If you want commands to run inside the uv-managed environment without activating it manually, use `uv run`, for example:

```bash
uv run pytest -q
uv run python tools/check_env.py
```

## Run Environment Checks

```bash
uv run python tools/check_env.py
uv run python tools/print_device_info.py
```

## Run Tests

The default test suite validates references and scaffolding. Triton/CUDA task tests skip gracefully until you implement the learner TODOs.

```bash
uv run pytest -q
```

You can also use:

```bash
make sync
uv run pytest -q
uv run ./tools/run_all_tests.sh
```

## Run Benchmarks

Benchmarks compare PyTorch, Triton, and CUDA when available. Incomplete implementations are reported and skipped.

```bash
uv run python bench/bench_vector_add.py --device cuda
uv run python bench/bench_softmax.py --device cuda
uv run python bench/bench_matmul.py --device cuda
uv run python bench/bench_attention.py --device cuda
uv run python bench/compare_impls.py --task vector_add
```

Or run the helper:

```bash
uv run ./tools/run_all_benchmarks.sh
```

## Build The CUDA Extension

Two paths are provided:

1. CMake-first native build:

```bash
cmake -S kernels/cuda -B build/cuda -DCMAKE_CUDA_ARCHITECTURES=${KERNEL_LAB_CUDA_ARCH:-120}
cmake --build build/cuda -j
```

2. Python-driven extension loading for lab experiments:

```bash
uv run python tasks/06_pytorch_custom_op/extension_skeleton.py
```

The binding and CUDA source files build a minimal extension skeleton. The learner is expected to fill in operator registration and kernel dispatch details.

## Profile Kernels

Start from one kernel, one shape, one implementation:

```bash
uv run ./tools/profile_ncu.sh python bench/bench_vector_add.py --device cuda --mode cuda
uv run ./tools/profile_nsys.sh python bench/bench_attention.py --device cuda --mode triton
```

See `docs/profiling_guide.md` for warmup, synchronization, and first metrics to inspect.

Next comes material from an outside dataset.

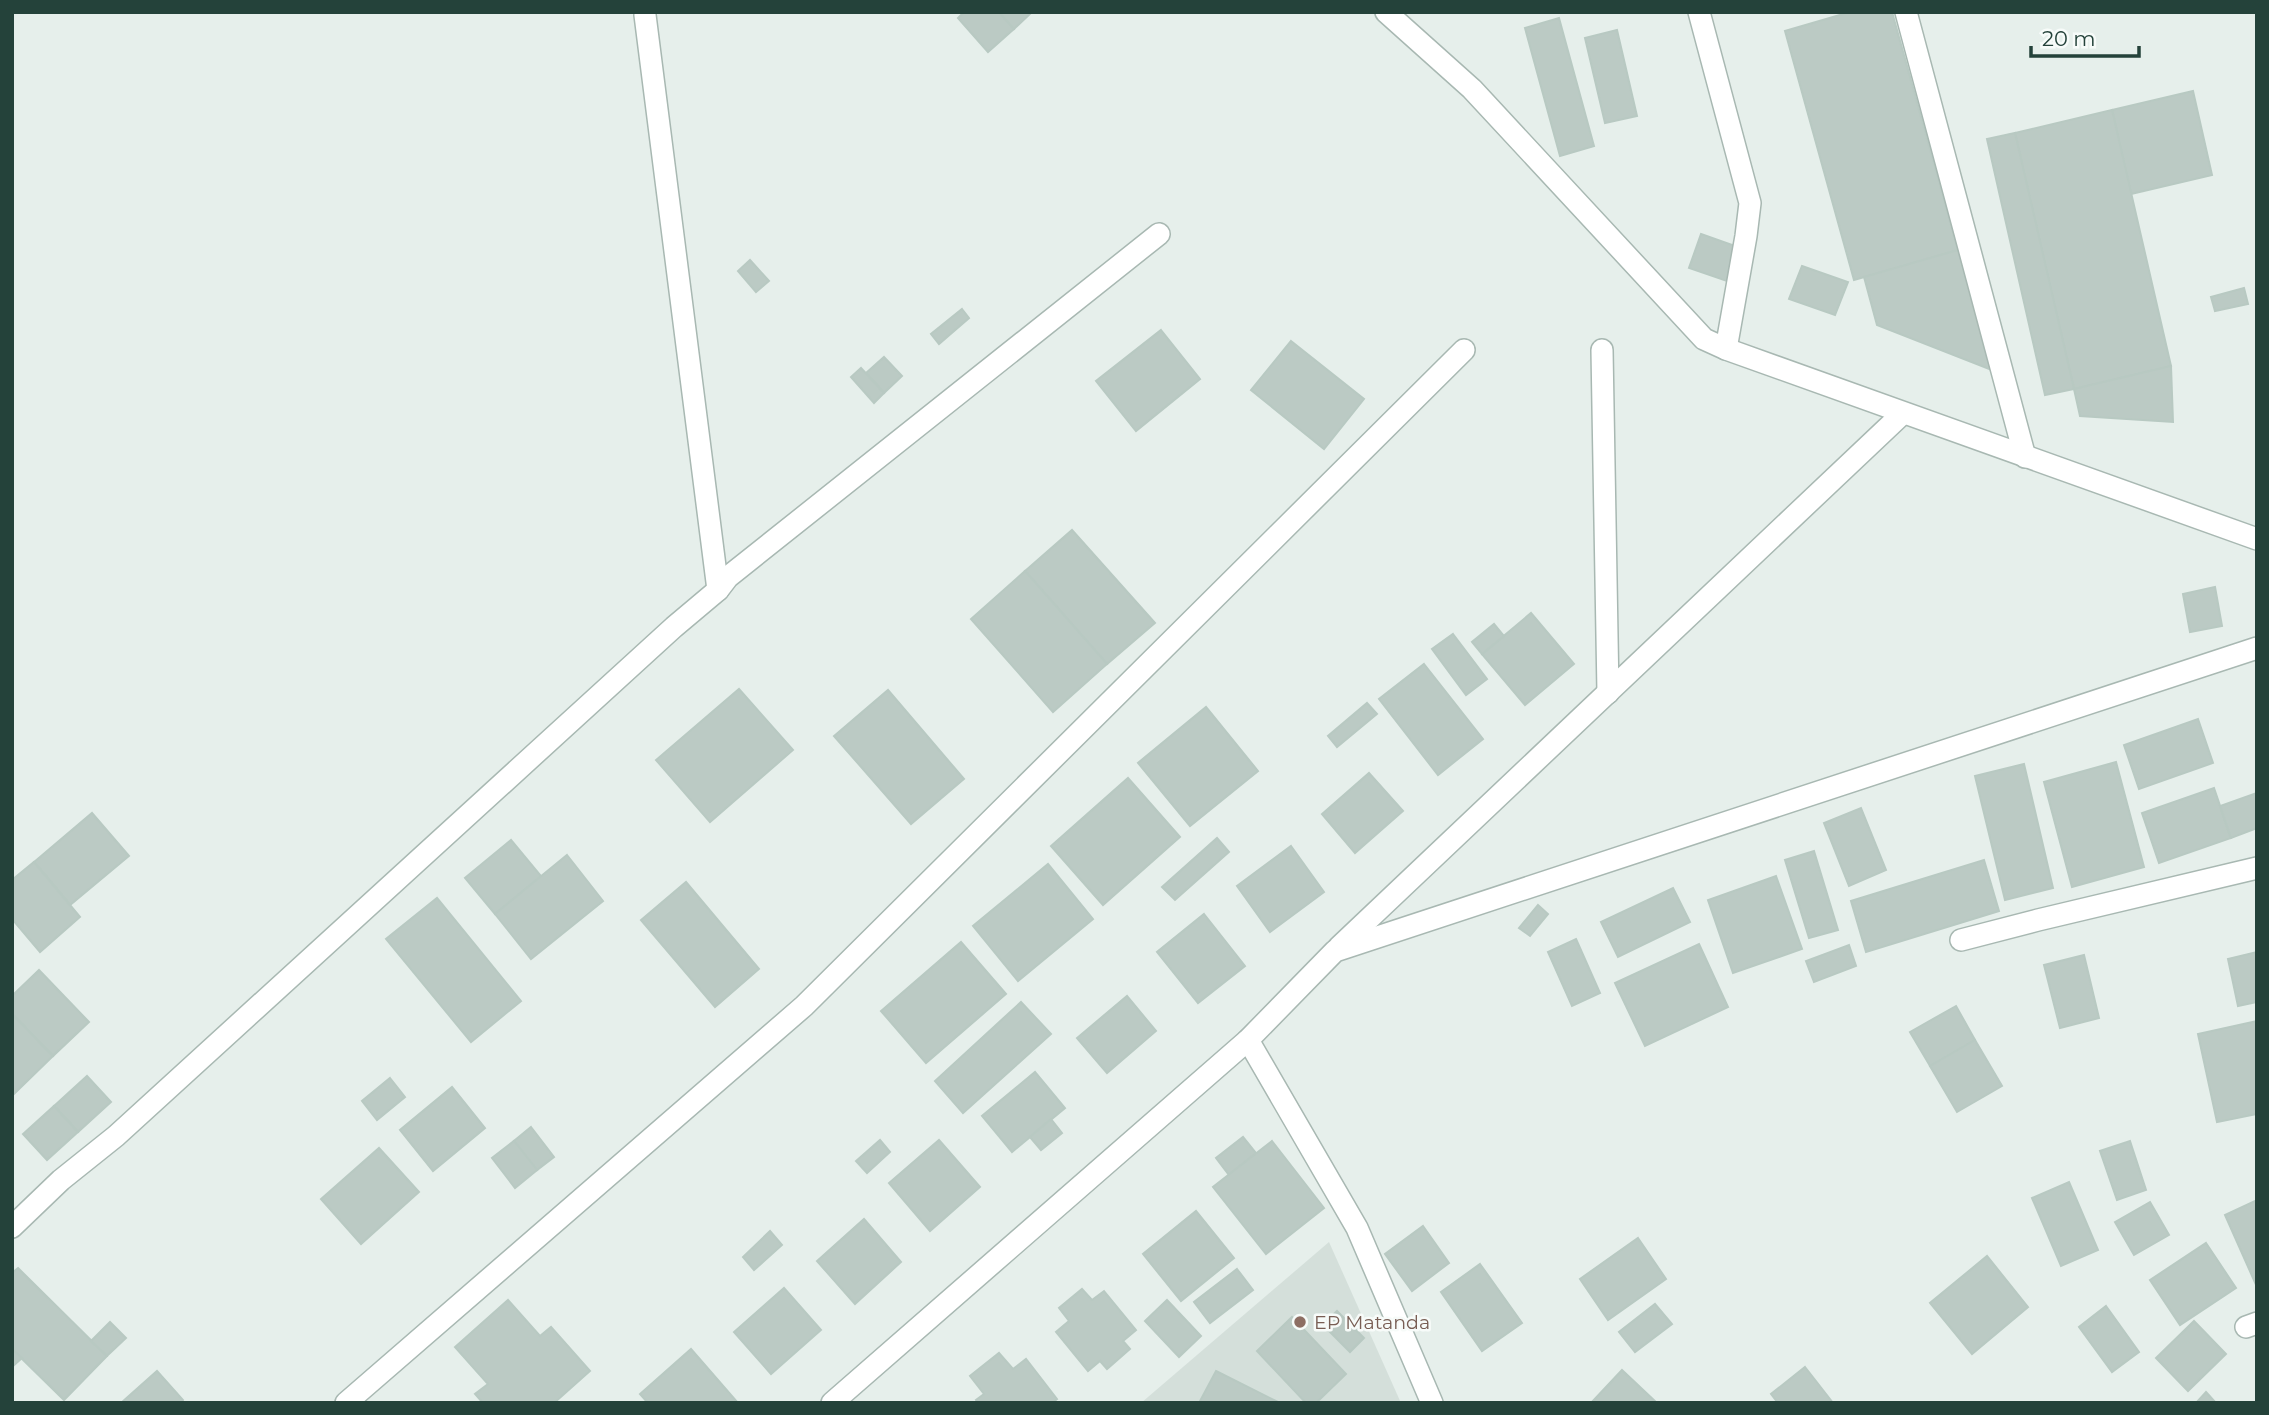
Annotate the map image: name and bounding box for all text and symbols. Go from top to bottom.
scale bar [2031,14,2140,58]
text: 20 m [2042,26,2096,51]
place label: EP Matanda [1314,1311,1430,1334]
marker: EP Matanda [1292,1314,1308,1330]

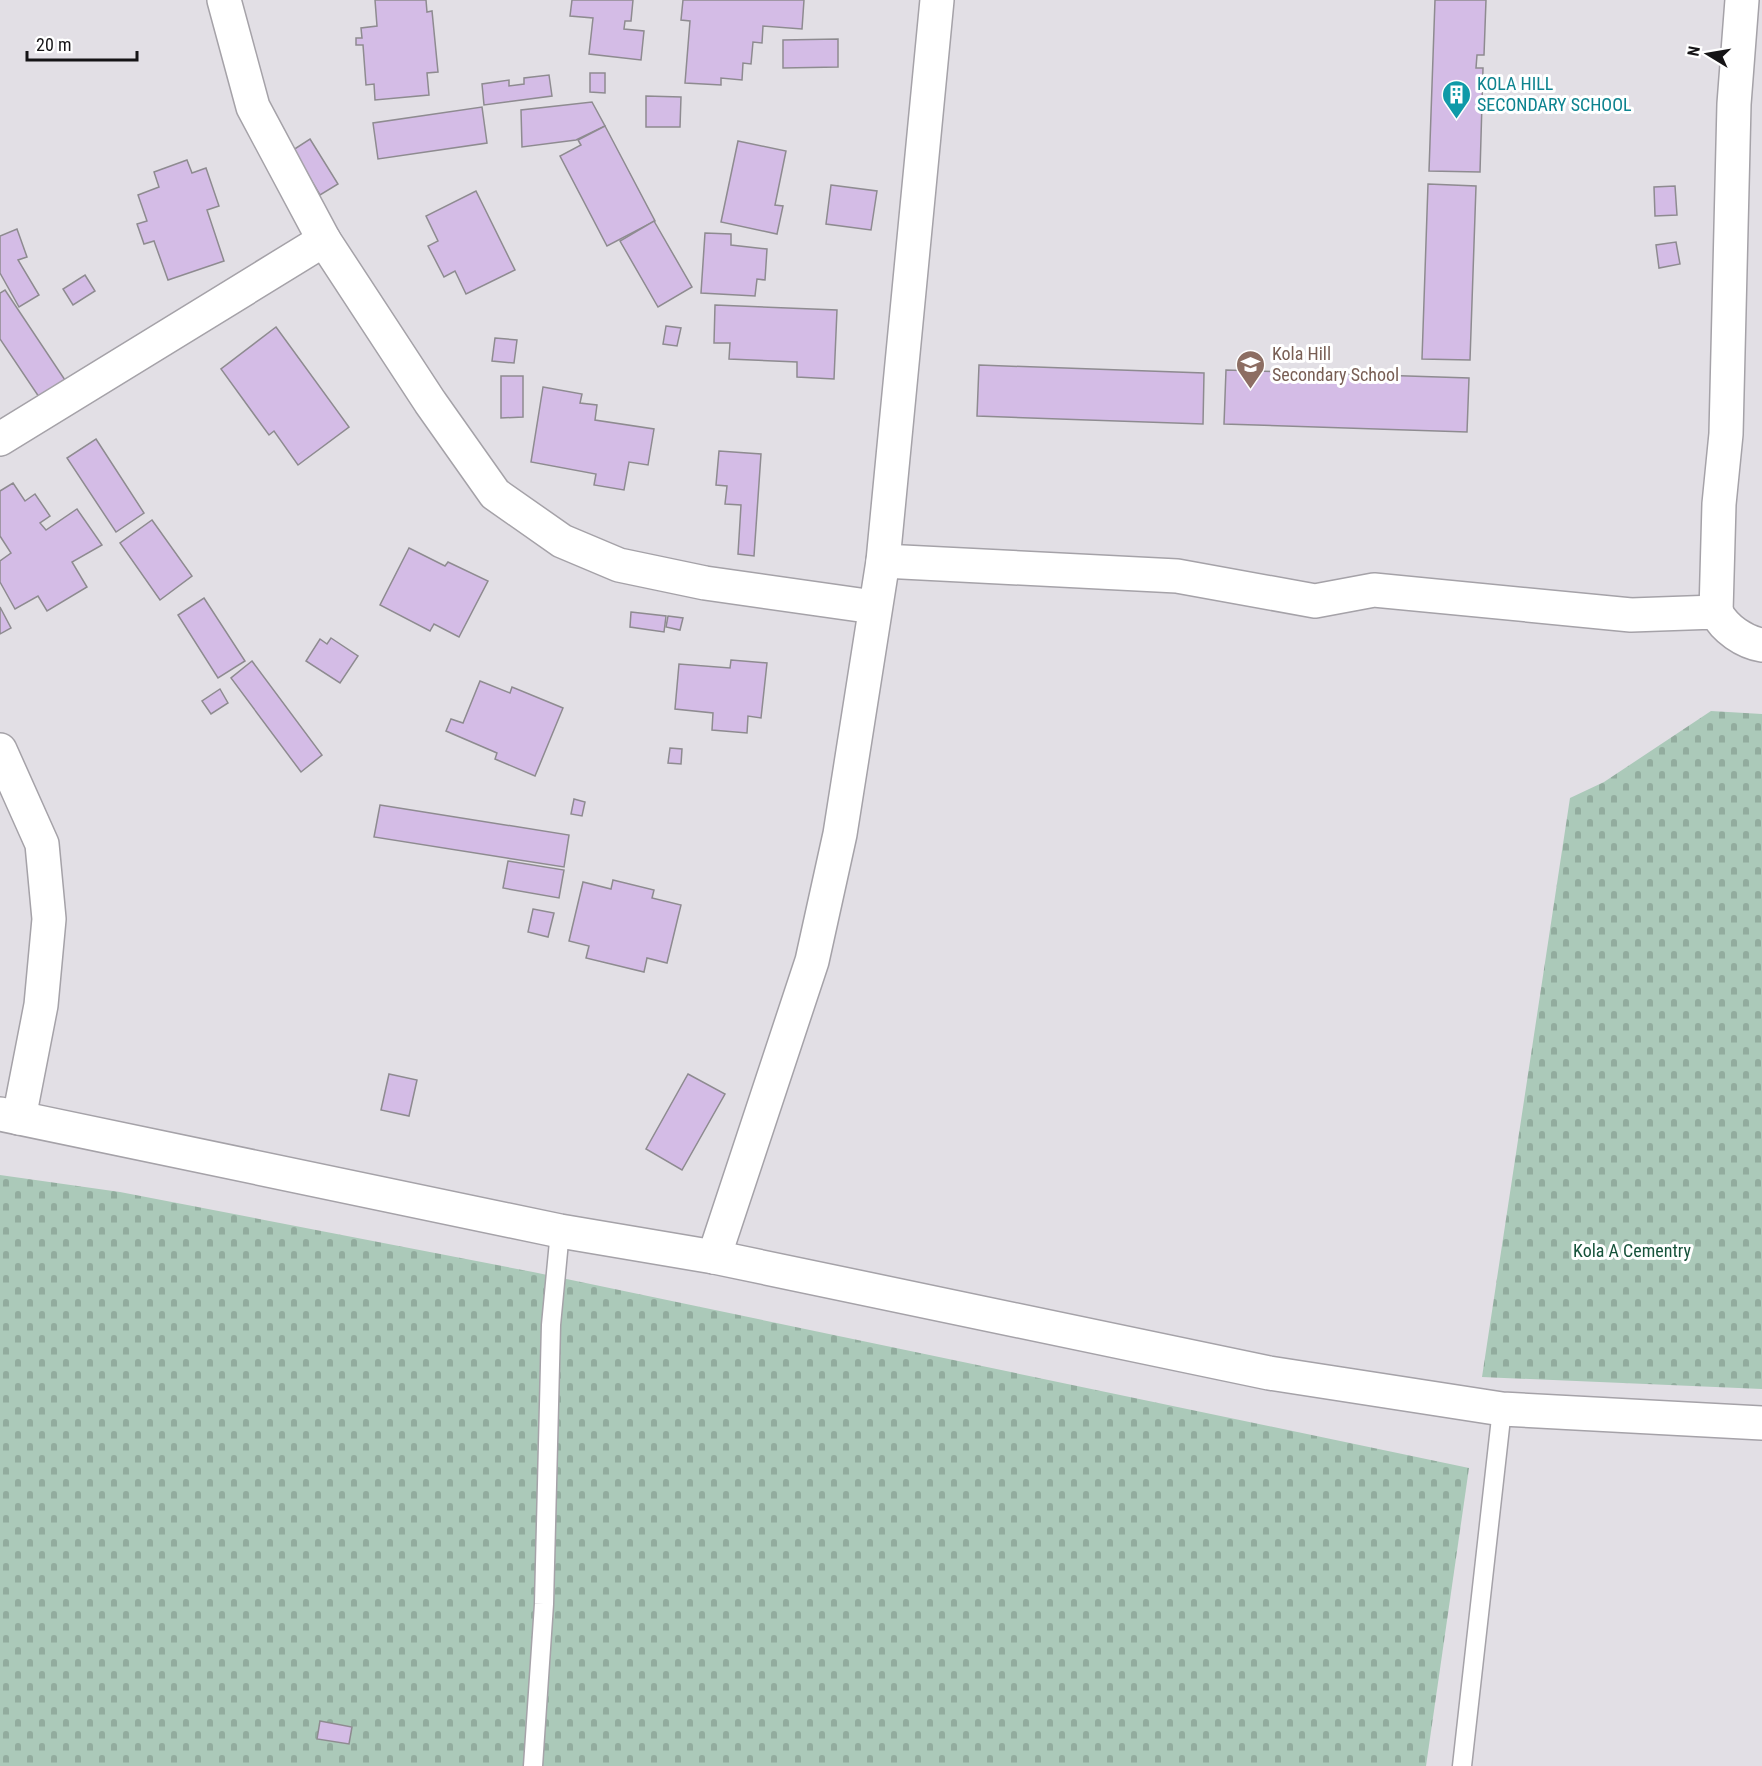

## How To Use The Workbook

- Read the `spec.md` for the current task.
- Run the reference implementation and tests first.
- Read the Triton and CUDA skeleton side by side.
- Fill in one TODO at a time.
- Re-run correctness tests before looking at benchmark numbers.
- Only profile after the kernel is correct on small shapes.

This repo is designed to make the learning path visible. The TODOs are the point.